─── Provided records

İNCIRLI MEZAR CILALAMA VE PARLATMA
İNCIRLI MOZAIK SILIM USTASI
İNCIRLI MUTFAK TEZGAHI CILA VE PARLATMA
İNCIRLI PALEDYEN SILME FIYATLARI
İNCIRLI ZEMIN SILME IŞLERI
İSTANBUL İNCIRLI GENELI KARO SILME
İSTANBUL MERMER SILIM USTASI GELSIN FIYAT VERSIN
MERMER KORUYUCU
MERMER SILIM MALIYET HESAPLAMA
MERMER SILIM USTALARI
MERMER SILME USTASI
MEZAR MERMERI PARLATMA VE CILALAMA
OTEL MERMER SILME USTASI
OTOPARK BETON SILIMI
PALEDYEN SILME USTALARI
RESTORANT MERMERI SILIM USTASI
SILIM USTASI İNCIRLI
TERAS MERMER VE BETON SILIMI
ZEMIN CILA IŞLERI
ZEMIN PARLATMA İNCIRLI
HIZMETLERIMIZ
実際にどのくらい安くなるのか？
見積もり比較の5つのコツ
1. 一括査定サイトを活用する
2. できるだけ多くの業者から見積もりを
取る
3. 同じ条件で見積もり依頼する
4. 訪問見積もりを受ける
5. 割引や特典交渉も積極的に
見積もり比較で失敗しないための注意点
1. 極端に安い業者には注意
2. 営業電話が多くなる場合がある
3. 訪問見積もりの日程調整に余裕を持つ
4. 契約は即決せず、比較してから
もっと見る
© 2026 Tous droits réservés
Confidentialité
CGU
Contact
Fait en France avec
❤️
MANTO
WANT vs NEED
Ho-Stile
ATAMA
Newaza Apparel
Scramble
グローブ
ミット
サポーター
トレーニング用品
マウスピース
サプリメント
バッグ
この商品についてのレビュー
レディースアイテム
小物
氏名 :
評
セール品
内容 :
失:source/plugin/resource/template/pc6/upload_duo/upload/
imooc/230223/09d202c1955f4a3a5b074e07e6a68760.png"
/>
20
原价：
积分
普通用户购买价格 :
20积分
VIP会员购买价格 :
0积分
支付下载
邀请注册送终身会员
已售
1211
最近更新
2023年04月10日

──────

• Problem requirements
All lines from the one containing "Confidentialité" through the final line of the records above are to be set down exactly, and no other line is to appear.

• Written answer
Confidentialité
CGU
Contact
Fait en France avec
❤️
MANTO
WANT vs NEED
Ho-Stile
ATAMA
Newaza Apparel
Scramble
グローブ
ミット
サポーター
トレーニング用品
マウスピース
サプリメント
バッグ
この商品についてのレビュー
レディースアイテム
小物
氏名 :
評
セール品
内容 :
失:source/plugin/resource/template/pc6/upload_duo/upload/
imooc/230223/09d202c1955f4a3a5b074e07e6a68760.png"
/>
20
原价：
积分
普通用户购买价格 :
20积分
VIP会员购买价格 :
0积分
支付下载
邀请注册送终身会员
已售
1211
最近更新
2023年04月10日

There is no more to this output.